(Dataset entries)
####################
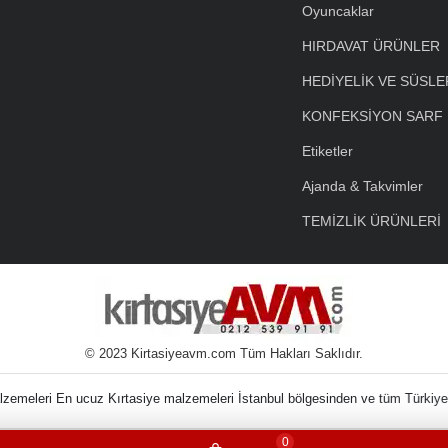
Oyuncaklar
HIRDAVAT ÜRÜNLER
HEDİYELİK VE SÜSLE
KONFEKSİYON SARF
Etiketler
Ajanda & Takvimler
TEMİZLİK ÜRÜNLERİ
© 2023 Kirtasiyeavm.com Tüm Hakları Saklıdır.
nin Kırtasiye Malzem
0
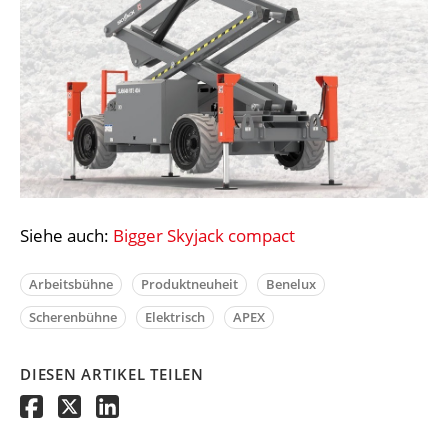
Siehe auch:
Bigger Skyjack compact
Arbeitsbühne
Produktneuheit
Benelux
Scherenbühne
Elektrisch
APEX
DIESEN ARTIKEL TEILEN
####################
Task description: An exact copy of every record above is required, with all pictures omitted.

Final answer:
Oyuncaklar
HIRDAVAT ÜRÜNLER
HEDİYELİK VE SÜSLE
KONFEKSİYON SARF
Etiketler
Ajanda & Takvimler
TEMİZLİK ÜRÜNLERİ
© 2023 Kirtasiyeavm.com Tüm Hakları Saklıdır.
nin Kırtasiye Malzem
0
Siehe auch:
Bigger Skyjack compact
Arbeitsbühne
Produktneuheit
Benelux
Scherenbühne
Elektrisch
APEX
DIESEN ARTIKEL TEILEN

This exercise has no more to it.